Aim of the task
Use the entries below and reproduce exactly the lines from the one containing "2. Hit enter" down to the one containing "Initial release", both of them included.
--- --- ---
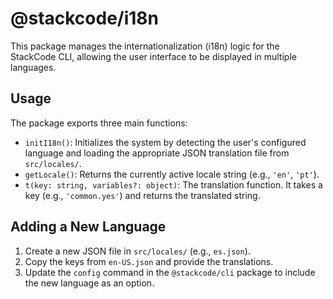 # @stackcode/i18n

This package manages the internationalization (i18n) logic for the StackCode CLI, allowing the user interface to be displayed in multiple languages.

## Usage

The package exports three main functions:

- `initI18n()`: Initializes the system by detecting the user's configured language and loading the appropriate JSON translation file from `src/locales/`.
- `getLocale()`: Returns the currently active locale string (e.g., `'en'`, `'pt'`).
- `t(key: string, variables?: object)`: The translation function. It takes a key (e.g., `'common.yes'`) and returns the translated string.

## Adding a New Language

1.  Create a new JSON file in `src/locales/` (e.g., `es.json`).
2.  Copy the keys from `en-US.json` and provide the translations.
3.  Update the `config` command in the `@stackcode/cli` package to include the new language as an option.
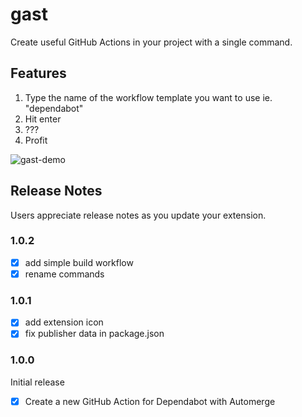 # gast

Create useful GitHub Actions in your project with a single command.

## Features

1. Type the name of the workflow template you want to use ie. "dependabot"
2. Hit enter
3. ???
4. Profit

![gast-demo](https://github.com/akoskm/gast/assets/3111627/7e23d89f-bf3a-44ff-9895-e46318c506b5)

## Release Notes

Users appreciate release notes as you update your extension.

### 1.0.2

- [x] add simple build workflow
- [x] rename commands

### 1.0.1

- [x] add extension icon
- [x] fix publisher data in package.json

### 1.0.0

Initial release

- [x] Create a new GitHub Action for Dependabot with Automerge
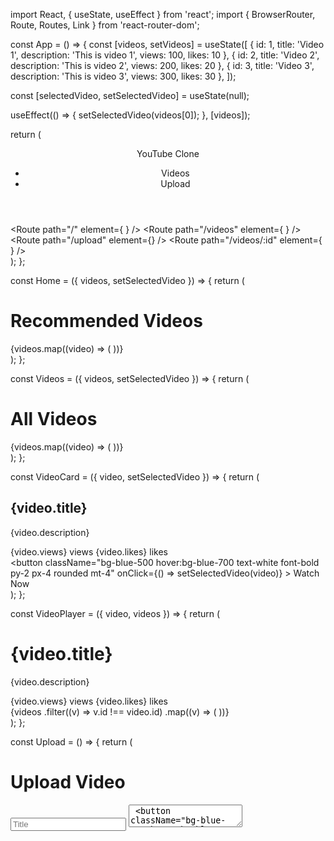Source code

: import React, { useState, useEffect } from 'react';
import { BrowserRouter, Route, Routes, Link } from 'react-router-dom';

const App = () => {
  const [videos, setVideos] = useState([
    { id: 1, title: 'Video 1', description: 'This is video 1', views: 100, likes: 10 },
    { id: 2, title: 'Video 2', description: 'This is video 2', views: 200, likes: 20 },
    { id: 3, title: 'Video 3', description: 'This is video 3', views: 300, likes: 30 },
  ]);

  const [selectedVideo, setSelectedVideo] = useState(null);

  useEffect(() => {
    setSelectedVideo(videos[0]);
  }, [videos]);

  return (
    <BrowserRouter>
      <div className="flex flex-col h-screen">
        <header className="bg-gray-800 text-white p-4">
          <nav className="flex justify-between">
            <Link to="/" className="text-lg font-bold">
              YouTube Clone
            </Link>
            <ul className="flex items-center space-x-4">
              <li>
                <Link to="/videos">Videos</Link>
              </li>
              <li>
                <Link to="/upload">Upload</Link>
              </li>
            </ul>
          </nav>
        </header>
        <main className="flex-1">
          <Routes>
            <Route
              path="/"
              element={
                <Home videos={videos} setSelectedVideo={setSelectedVideo} />
              }
            />
            <Route
              path="/videos"
              element={
                <Videos videos={videos} setSelectedVideo={setSelectedVideo} />
              }
            />
            <Route path="/upload" element={<Upload />} />
            <Route
              path="/videos/:id"
              element={
                <VideoPlayer video={selectedVideo} videos={videos} />
              }
            />
          </Routes>
        </main>
      </div>
    </BrowserRouter>
  );
};

const Home = ({ videos, setSelectedVideo }) => {
  return (
    <div className="p-4">
      <h1 className="text-lg font-bold mb-4">Recommended Videos</h1>
      <div className="grid grid-cols-1 md:grid-cols-2 lg:grid-cols-3 gap-4">
        {videos.map((video) => (
          <VideoCard
            key={video.id}
            video={video}
            setSelectedVideo={setSelectedVideo}
          />
        ))}
      </div>
    </div>
  );
};

const Videos = ({ videos, setSelectedVideo }) => {
  return (
    <div className="p-4">
      <h1 className="text-lg font-bold mb-4">All Videos</h1>
      <div className="grid grid-cols-1 md:grid-cols-2 lg:grid-cols-3 gap-4">
        {videos.map((video) => (
          <VideoCard
            key={video.id}
            video={video}
            setSelectedVideo={setSelectedVideo}
          />
        ))}
      </div>
    </div>
  );
};

const VideoCard = ({ video, setSelectedVideo }) => {
  return (
    <div className="bg-white rounded-lg shadow-md p-4">
      <div className="bg-gray-200 border-2 border-dashed rounded-xl w-16 h-16 mb-4" />
      <h2 className="text-lg font-bold mb-2">{video.title}</h2>
      <p className="text-gray-600 mb-4">{video.description}</p>
      <div className="flex justify-between">
        <span className="text-gray-600">{video.views} views</span>
        <span className="text-gray-600">{video.likes} likes</span>
      </div>
      <button
        className="bg-blue-500 hover:bg-blue-700 text-white font-bold py-2 px-4 rounded mt-4"
        onClick={() => setSelectedVideo(video)}
      >
        Watch Now
      </button>
    </div>
  );
};

const VideoPlayer = ({ video, videos }) => {
  return (
    <div className="p-4">
      <h1 className="text-lg font-bold mb-4">{video.title}</h1>
      <div className="bg-gray-200 border-2 border-dashed rounded-xl w-full h-64 mb-4" />
      <p className="text-gray-600 mb-4">{video.description}</p>
      <div className="flex justify-between">
        <span className="text-gray-600">{video.views} views</span>
        <span className="text-gray-600">{video.likes} likes</span>
      </div>
      <div className="grid grid-cols-1 md:grid-cols-2 lg:grid-cols-3 gap-4 mt-4">
        {videos
          .filter((v) => v.id !== video.id)
          .map((v) => (
            <VideoCard key={v.id} video={v} />
          ))}
      </div>
    </div>
  );
};

const Upload = () => {
  return (
    <div className="p-4">
      <h1 className="text-lg font-bold mb-4">Upload Video</h1>
      <form>
        <input
          type="text"
          className="block w-full p-2 mb-4 border border-gray-400 rounded-lg"
          placeholder="Title"
        />
        <textarea
          className="block w-full p-2 mb-4 border border-gray-400 rounded-lg"
          placeholder="Description"
        />
        <button
          className="bg-blue-500 hover:bg-blue-700 text-white font-bold py-2 px-4 rounded"
          type="submit"
        >
          Upload
        </button>
      </form>
    </div>
  );
};
import React, { useState, useEffect } from 'react';
import { BrowserRouter, Route, Routes, Link } from 'react-router-dom';

const App = () => {
  const [videos, setVideos] = useState([
    { id: 1, title: 'Video 1', description: 'This is video 1', views: 100, likes: 10 },
    { id: 2, title: 'Video 2', description: 'This is video 2', views: 200, likes: 20 },
    { id: 3, title: 'Video 3', description: 'This is video 3', views: 300, likes: 30 },
  ]);

  const [selectedVideo, setSelectedVideo] = useState(null);

  useEffect(() => {
    setSelectedVideo(videos[0]);
  }, [videos]);

  return (
    <BrowserRouter>
      <div className="flex flex-col h-screen">
        <header className="bg-gray-800 text-white p-4">
          <nav className="flex justify-between">
            <Link to="/" className="text-lg font-bold">
              YouTube Clone
            </Link>
            <ul className="flex items-center space-x-4">
              <li>
                <Link to="/videos">Videos</Link>
              </li>
              <li>
                <Link to="/upload">Upload</Link>
              </li>
            </ul>
          </nav>
        </header>
        <main className="flex-1">
          <Routes>
            <Route
              path="/"
              element={
                <Home videos={videos} setSelectedVideo={setSelectedVideo} />
              }
            />
            <Route
              path="/videos"
              element={
                <Videos videos={videos} setSelectedVideo={setSelectedVideo} />
              }
            />
            <Route path="/upload" element={<Upload />} />
            <Route
              path="/videos/:id"
              element={
                <VideoPlayer video={selectedVideo} videos={videos} />
              }
            />
          </Routes>
        </main>
      </div>
    </BrowserRouter>
  );
};

const Home = ({ videos, setSelectedVideo }) => {
  return (
    <div className="p-4">
      <h1 className="text-lg font-bold mb-4">Recommended Videos</h1>
      <div className="grid grid-cols-1 md:grid-cols-2 lg:grid-cols-3 gap-4">
        {videos.map((video) => (
          <VideoCard
            key={video.id}
            video={video}
            setSelectedVideo={setSelectedVideo}
          />
        ))}
      </div>
    </div>
  );
};

const Videos = ({ videos, setSelectedVideo }) => {
  return (
    <div className="p-4">
      <h1 className="text-lg font-bold mb-4">All Videos</h1>
      <div className="grid grid-cols-1 md:grid-cols-2 lg:grid-cols-3 gap-4">
        {videos.map((video) => (
          <VideoCard
            key={video.id}
            video={video}
            setSelectedVideo={setSelectedVideo}
          />
        ))}
      </div>
    </div>
  );
};

const VideoCard = ({ video, setSelectedVideo }) => {
  return (
    <div className="bg-white rounded-lg shadow-md p-4">
      <div className="bg-gray-200 border-2 border-dashed rounded-xl w-16 h-16 mb-4" />
      <h2 className="text-lg font-bold mb-2">{video.title}</h2>
      <p className="text-gray-600 mb-4">{video.description}</p>
      <div className="flex justify-between">
        <span className="text-gray-600">{video.views} views</span>
        <span className="text-gray-600">{video.likes} likes</span>
      </div>
      <button
        className="bg-blue-500 hover:bg-blue-700 text-white font-bold py-2 px-4 rounded mt-4"
        onClick={() => setSelectedVideo(video)}
      >
        Watch Now
      </button>
    </div>
  );
};

const VideoPlayer = ({ video, videos }) => {
  return (
    <div className="p-4">
      <h1 className="text-lg font-bold mb-4">{video.title}</h1>
      <div className="bg-gray-200 border-2 border-dashed rounded-xl w-full h-64 mb-4" />
      <p className="text-gray-600 mb-4">{video.description}</p>
      <div className="flex justify-between">
        <span className="text-gray-600">{video.views} views</span>
        <span className="text-gray-600">{video.likes} likes</span>
      </div>
      <div className="grid grid-cols-1 md:grid-cols-2 lg:grid-cols-3 gap-4 mt-4">
        {videos
          .filter((v) => v.id !== video.id)
          .map((v) => (
            <VideoCard key={v.id} video={v} />
          ))}
      </div>
    </div>
  );
};

const Upload = () => {
  return (
    <div className="p-4">
      <h1 className="text-lg font-bold mb-4">Upload Video</h1>
      <form>
        <input
          type="text"
          className="block w-full p-2 mb-4 border border-gray-400 rounded-lg"
          placeholder="Title"
        />
        <textarea
          className="block w-full p-2 mb-4 border border-gray-400 rounded-lg"
          placeholder="Description"
        />
        <button
          className="bg-blue-500 hover:bg-blue-700 text-white font-bold py-2 px-4 rounded"
          type="submit"
        >
          Upload
        </button>
      </form>
    </div>
  );
};
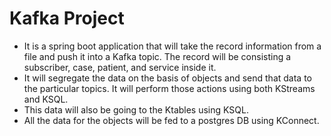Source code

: # Kafka Project
 
* It is a spring boot application that will take the record information from a file and push it into a Kafka topic. The record will be consisting a subscriber, case, patient, and service inside it.
* It will segregate the data on the basis of objects and send that data to the particular topics. It will perform those actions using both KStreams and KSQL.
* This data will also be going to the Ktables using KSQL.
* All the data for the objects will be fed to a postgres DB using KConnect.
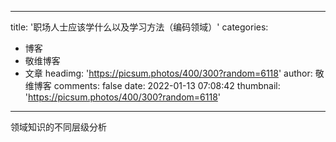 
---
title: '职场人士应该学什么以及学习方法（编码领域）'
categories: 
 - 博客
 - 敬维博客
 - 文章
headimg: 'https://picsum.photos/400/300?random=6118'
author: 敬维博客
comments: false
date: 2022-01-13 07:08:42
thumbnail: 'https://picsum.photos/400/300?random=6118'
---

<div>   
领域知识的不同层级分析  
</div>
            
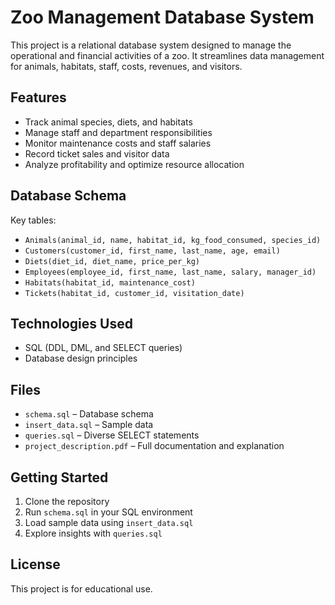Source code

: # Zoo Management Database System

This project is a relational database system designed to manage the operational and financial activities of a zoo. It streamlines data management for animals, habitats, staff, costs, revenues, and visitors.

## Features

- Track animal species, diets, and habitats
- Manage staff and department responsibilities
- Monitor maintenance costs and staff salaries
- Record ticket sales and visitor data
- Analyze profitability and optimize resource allocation

## Database Schema

Key tables:
- `Animals(animal_id, name, habitat_id, kg_food_consumed, species_id)`
- `Customers(customer_id, first_name, last_name, age, email)`
- `Diets(diet_id, diet_name, price_per_kg)`
- `Employees(employee_id, first_name, last_name, salary, manager_id)`
- `Habitats(habitat_id, maintenance_cost)`
- `Tickets(habitat_id, customer_id, visitation_date)`

##  Technologies Used

- SQL (DDL, DML, and SELECT queries)
- Database design principles

## Files

- `schema.sql` – Database schema
- `insert_data.sql` – Sample data
- `queries.sql` – Diverse SELECT statements
- `project_description.pdf` – Full documentation and explanation

## Getting Started

1. Clone the repository
2. Run `schema.sql` in your SQL environment
3. Load sample data using `insert_data.sql`
4. Explore insights with `queries.sql`

## License

This project is for educational use.
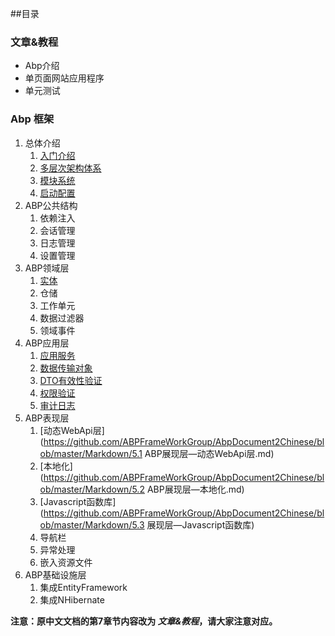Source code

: ##目录

### 文章&教程
* Abp介绍
* 单页面网站应用程序
* 单元测试

### Abp 框架
1. 总体介绍
	1. [入门介绍](https://github.com/ABPFrameWorkGroup/AbpDocument2Chinese/blob/master/Markdown/1.1%20ABP%E6%80%BB%E4%BD%93%E4%BB%8B%E7%BB%8D%E2%80%94%E5%85%A5%E9%97%A8%E4%BB%8B%E7%BB%8D.md)
	2. [多层次架构体系](https://github.com/ABPFrameWorkGroup/AbpDocument2Chinese/blob/master/Markdown/1.2%20ABP%E6%80%BB%E4%BD%93%E4%BB%8B%E7%BB%8D%E2%80%94%E5%A4%9A%E5%B1%82%E6%9E%B6%E6%9E%84%E4%BD%93%E7%B3%BB.md)
	3. [模块系统](https://github.com/ABPFrameWorkGroup/AbpDocument2Chinese/blob/master/Markdown/1.3%20ABP%E6%80%BB%E4%BD%93%E4%BB%8B%E7%BB%8D%E2%80%94%E6%A8%A1%E5%9D%97%E7%B3%BB%E7%BB%9F.md)
	4. [启动配置](https://github.com/ABPFrameWorkGroup/AbpDocument2Chinese/blob/master/Markdown/1.4%20ABP%E6%80%BB%E4%BD%93%E4%BB%8B%E7%BB%8D%E2%80%94%E5%90%AF%E5%8A%A8%E9%85%8D%E7%BD%AE.md)
2. ABP公共结构
	1. 依赖注入
	2. 会话管理
	3. 日志管理
	4. 设置管理
3. ABP领域层
	1. [实体](https://github.com/ABPFrameWorkGroup/AbpDocument2Chinese/blob/master/Markdown/ABP领域层—实体.md)
	2. 仓储
	3. 工作单元
	4. 数据过滤器
	5. 领域事件
4. ABP应用层
	1. [应用服务](https://github.com/ABPFrameWorkGroup/AbpDocument2Chinese/blob/master/Markdown/4.1%20ABP%E5%BA%94%E7%94%A8%E5%B1%82%E2%80%94%E5%BA%94%E7%94%A8%E6%9C%8D%E5%8A%A1.md)
	2. [数据传输对象](https://github.com/ABPFrameWorkGroup/AbpDocument2Chinese/blob/master/Markdown/4.2%20ABP%E5%BA%94%E7%94%A8%E5%B1%82%E2%80%94%E6%95%B0%E6%8D%AE%E4%BC%A0%E8%BE%93%E5%AF%B9%E8%B1%A1.md)
	3. [DTO有效性验证](https://github.com/ABPFrameWorkGroup/AbpDocument2Chinese/blob/master/Markdown/4.3%20ABP%E5%BA%94%E7%94%A8%E5%B1%82%E2%80%94DTO%E6%9C%89%E6%95%88%E6%80%A7%E9%AA%8C%E8%AF%81.md)
	4. [权限验证](https://github.com/ABPFrameWorkGroup/AbpDocument2Chinese/blob/master/Markdown/4.4%20ABP%E5%BA%94%E7%94%A8%E5%B1%82%E2%80%94%E6%9D%83%E9%99%90%E8%AE%A4%E8%AF%81.md)
	5. [审计日志](https://github.com/ABPFrameWorkGroup/AbpDocument2Chinese/blob/master/Markdown/4.5%20ABP%E5%BA%94%E7%94%A8%E5%B1%82%E2%80%94%E5%AE%A1%E8%AE%A1%E6%97%A5%E5%BF%97.md)
5. ABP表现层
	1.  [动态WebApi层](https://github.com/ABPFrameWorkGroup/AbpDocument2Chinese/blob/master/Markdown/5.1 ABP展现层—动态WebApi层.md)
	2.  [本地化](https://github.com/ABPFrameWorkGroup/AbpDocument2Chinese/blob/master/Markdown/5.2 ABP展现层—本地化.md)
	3.  [Javascript函数库](https://github.com/ABPFrameWorkGroup/AbpDocument2Chinese/blob/master/Markdown/5.3 展现层—Javascript函数库)
	4.  导航栏
	5.  异常处理
	6.  嵌入资源文件
6. ABP基础设施层
	1.  集成EntityFramework
	2.  集成NHibernate


**注意：原中文文档的第7章节内容改为 *文章&教程*，请大家注意对应。**
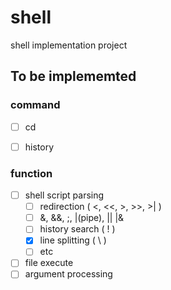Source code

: # shell
 shell implementation project

## To be implememted
### command
- [ ] cd
- [ ] history


### function

- [ ] shell script parsing
  - [ ] redirection ( <, <<, >, >>, >| )
  - [ ] &, &&, ;, |(pipe), || |&
  - [ ] history search ( ! )
  - [X] line splitting ( \ )
  - [ ] etc
- [ ] file execute
- [ ] argument processing
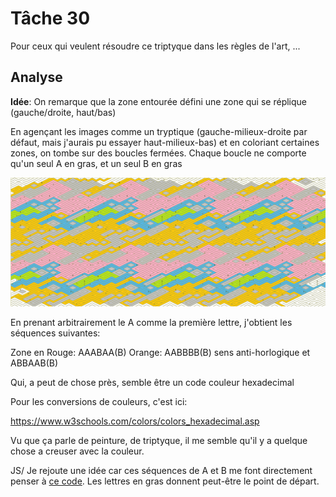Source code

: 
# Tâche 30

Pour ceux qui veulent résoudre ce triptyque dans les règles de l'art, ...

## Analyse

**Idée**:
On remarque que la zone entourée défini une zone qui se réplique (gauche/droite, haut/bas) 

En agençant les images comme un tryptique (gauche-milieux-droite par défaut, mais j'aurais pu essayer haut-milieux-bas)
et en coloriant certaines zones, on tombe sur des boucles fermées. Chaque boucle ne comporte qu'un seul A en gras, et un seul B en gras

![Puzzle complete](Puzzle-30-02-small.png)

En prenant arbitrairement le A comme la première lettre, j'obtient les séquences suivantes:

Zone en Rouge:  AAABAA(B) 
Orange: AABBBB(B) sens anti-horlogique et ABBAAB(B) 

Qui, a peut de chose près, semble être un code couleur hexadecimal 

Pour les conversions de couleurs, c'est ici:

https://www.w3schools.com/colors/colors_hexadecimal.asp

Vu que ça parle de peinture, de triptyque, il me semble qu'il y a quelque chose a creuser avec la couleur.

JS/ Je rejoute une idée car ces séquences de A et B me font directement penser à [ce code](https://www.apprendre-en-ligne.net/crypto/stegano/bilitere.html). Les lettres en gras donnent peut-être le point de départ.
--- --- ---
Solution to this task
2. Hit enter
3. ???
4. Profit

![gast-demo](https://github.com/akoskm/gast/assets/3111627/7e23d89f-bf3a-44ff-9895-e46318c506b5)

## Release Notes

Users appreciate release notes as you update your extension.

### 1.0.2

- [x] add simple build workflow
- [x] rename commands

### 1.0.1

- [x] add extension icon
- [x] fix publisher data in package.json

### 1.0.0

Initial release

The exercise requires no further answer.